**Directions**:
From the entries below, copy out every line with "sich" in it.

[Dataset entries]

▼

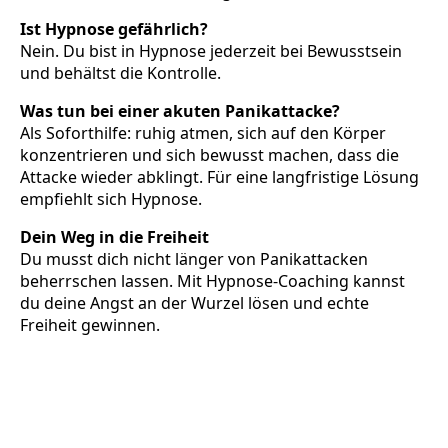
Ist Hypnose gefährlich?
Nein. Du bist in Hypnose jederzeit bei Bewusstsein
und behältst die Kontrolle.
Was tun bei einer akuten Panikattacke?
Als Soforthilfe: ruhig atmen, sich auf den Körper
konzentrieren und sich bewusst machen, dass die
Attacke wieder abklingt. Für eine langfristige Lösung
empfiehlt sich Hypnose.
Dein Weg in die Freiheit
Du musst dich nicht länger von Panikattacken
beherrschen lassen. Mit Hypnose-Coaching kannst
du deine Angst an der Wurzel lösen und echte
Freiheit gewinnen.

▲
▼

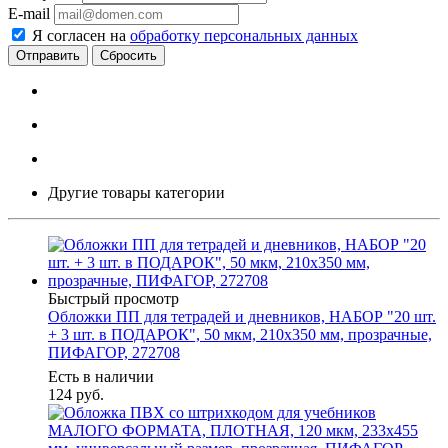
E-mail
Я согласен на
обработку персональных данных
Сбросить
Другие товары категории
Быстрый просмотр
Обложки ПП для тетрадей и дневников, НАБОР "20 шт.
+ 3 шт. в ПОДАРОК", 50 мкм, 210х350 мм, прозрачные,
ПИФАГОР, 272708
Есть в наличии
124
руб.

▲

**Task result**:
Als Soforthilfe: ruhig atmen, sich auf den Körper
konzentrieren und sich bewusst machen, dass die
empfiehlt sich Hypnose.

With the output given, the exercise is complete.